Introduction Acute subdural hematomas (ASDHs) have a high mortality rate and unfavorable outcomes especially in the elderly population even after surgery is performed. The conventional recommended surgeries by the Brain Trauma Foundation in 2006 were craniotomies or craniectomies for ASDH. As the world population ages, and endoscopic techniques improve, endoscopic surgery should be utilized to improve the outcomes in elderly patients with ASDH.

Materials and Methods This was a single-center retrospective report on our series of six patients that underwent endoscopic ASDH evacuation (EASE). Demographic data, the contralateral global cortical atrophy (GCA) score, evacuation rates, and outcomes were analyzed.

Results All patients' symptoms and Glasgow Coma Scale improved or were similar after EASE with no complications.
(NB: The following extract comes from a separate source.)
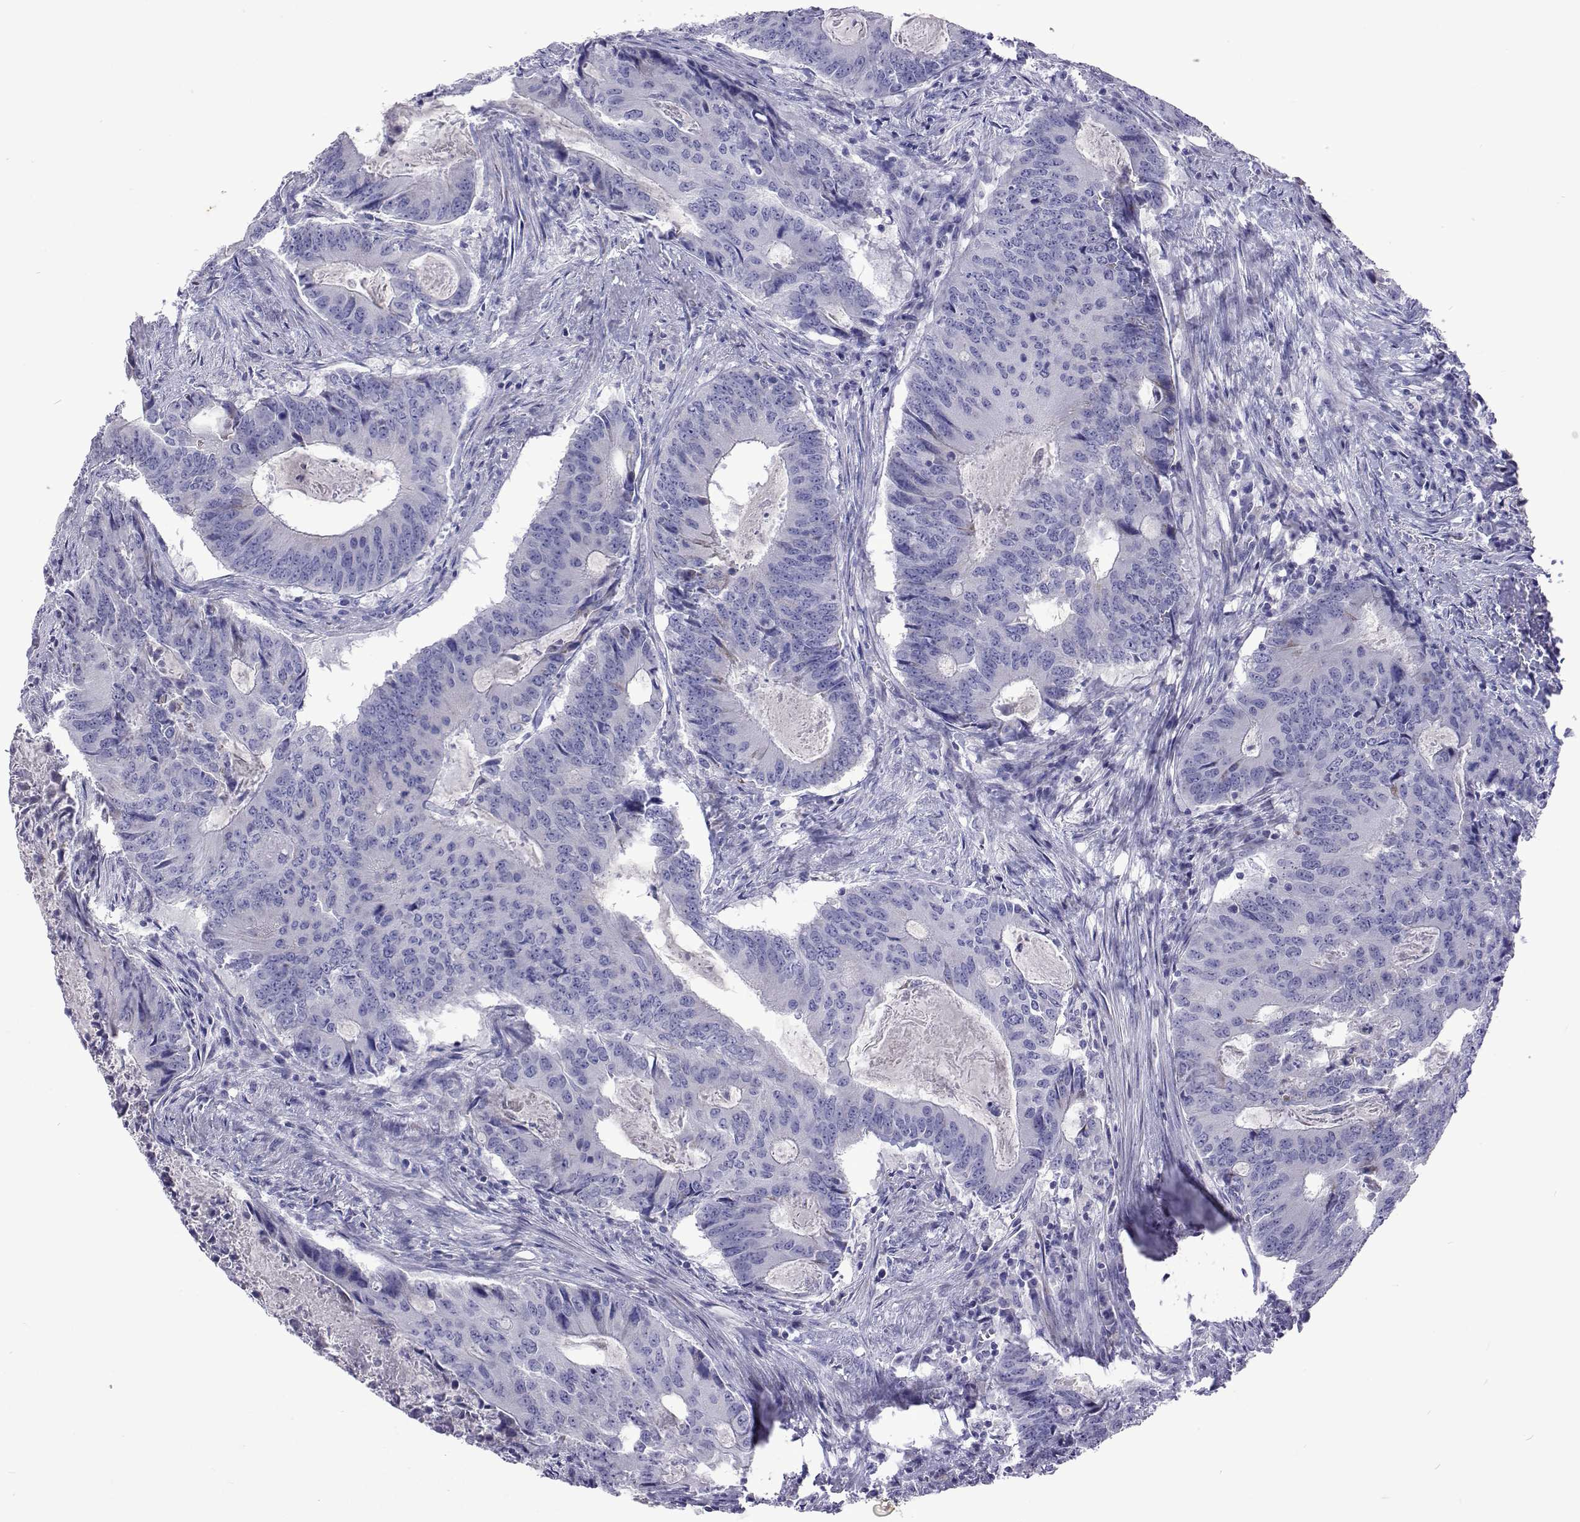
{"staining": {"intensity": "negative", "quantity": "none", "location": "none"}, "tissue": "colorectal cancer", "cell_type": "Tumor cells", "image_type": "cancer", "snomed": [{"axis": "morphology", "description": "Adenocarcinoma, NOS"}, {"axis": "topography", "description": "Colon"}], "caption": "Immunohistochemistry (IHC) image of neoplastic tissue: human adenocarcinoma (colorectal) stained with DAB (3,3'-diaminobenzidine) demonstrates no significant protein staining in tumor cells. Brightfield microscopy of IHC stained with DAB (brown) and hematoxylin (blue), captured at high magnification.", "gene": "UMODL1", "patient": {"sex": "male", "age": 67}}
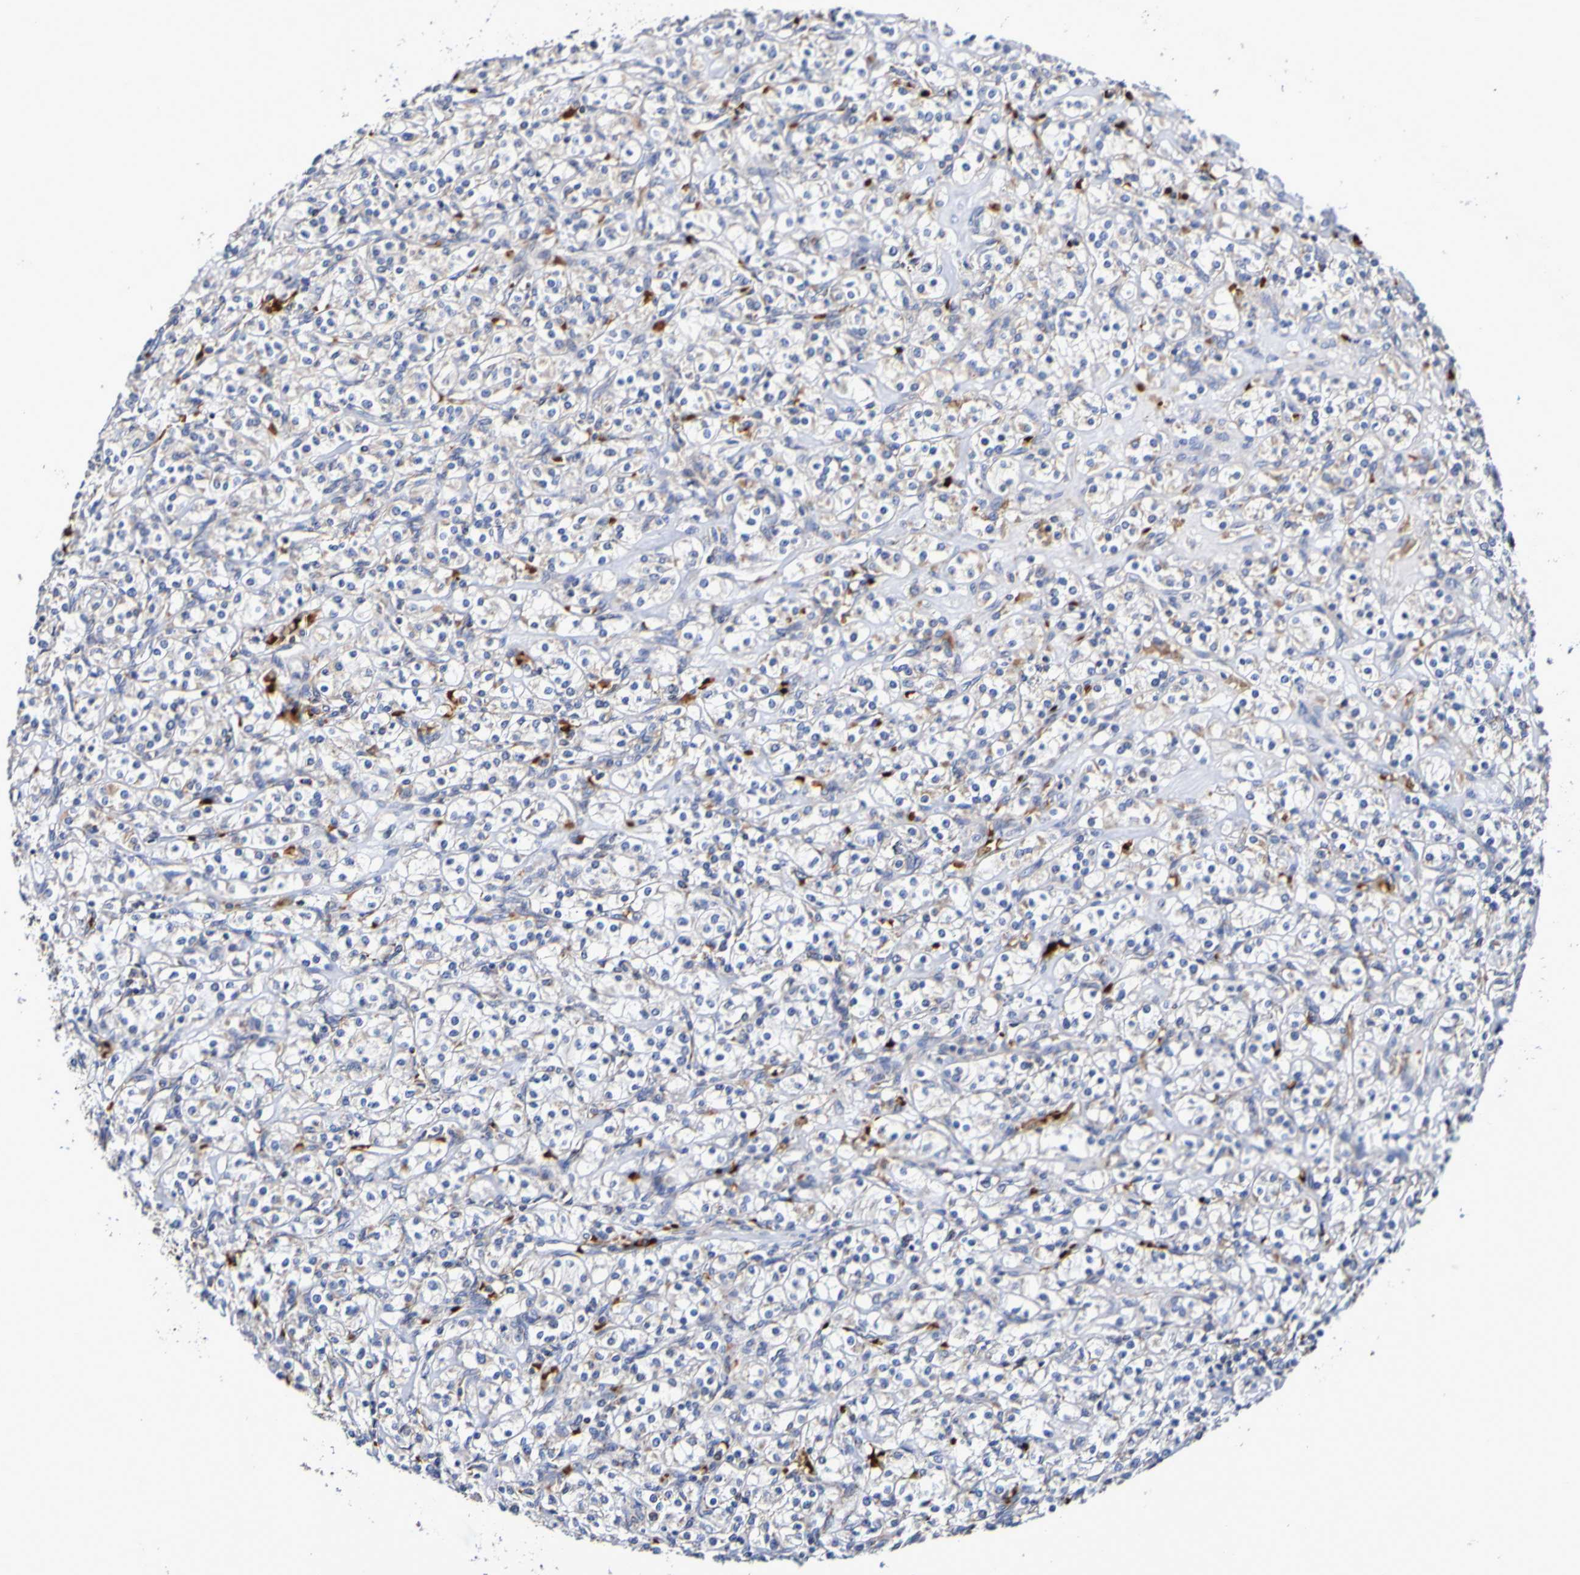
{"staining": {"intensity": "negative", "quantity": "none", "location": "none"}, "tissue": "renal cancer", "cell_type": "Tumor cells", "image_type": "cancer", "snomed": [{"axis": "morphology", "description": "Adenocarcinoma, NOS"}, {"axis": "topography", "description": "Kidney"}], "caption": "Renal cancer was stained to show a protein in brown. There is no significant staining in tumor cells.", "gene": "WNT4", "patient": {"sex": "male", "age": 77}}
Good outcome was seen in 4 (66.7%) patients. Patients with poor outcome had initial low Glasgow Coma Scale scores on admission. The higher the contralateral GCA score, the higher the evacuation rate (r = 0.825, p ≤ 0.043). All the patients had a GCA score of ≥7.

Conclusion EASE is at least not inferior to craniotomy for the elderly population in terms of functional outcome for now. Using the contralateral GCA score may help identify suitable patients for this technique instead of just using a cut-off age as a criteria.

Note

The authors have no personal, financial, or institutional interest in any of the drugs, materials, or devices described in this article. All authors certify that they have no affiliations with or involvement in any organization or entity with any financial interest (such as honoraria; educational grants; participation in speakers' bureaus; membership, employment, consultancies, stock ownership, or other equity interest; and expert testimony or patent-licensing arrangements), or non-financial interest (such as personal or professional relationships, affiliations, knowledge or beliefs) in the subject matter or materials discussed in this manuscript.


Ethical Approval

All procedures performed in studies involving human participants were in accordance with the ethical standards of the institutional and/or national research committee and with the 1964 Helsinki Declaration and its later amendments or comparable ethical standards. For this type of study formal consent is not required.




Publikationsverlauf

Artikel online veröffentlicht:
03. Juni 2024

© 2024. Asian Congress of Neurological Surgeons. This is an open access article published by Thieme under the terms of the Creative Commons Attribution-NonDerivative-NonCommercial License, permitting copying and reproduction so long as the original work is given appropriate credit. Contents may not be used for commercial purposes, or adapted, remixed, transformed or built upon. (https://creativecommons.org/licenses/by-nc-nd/4.0/)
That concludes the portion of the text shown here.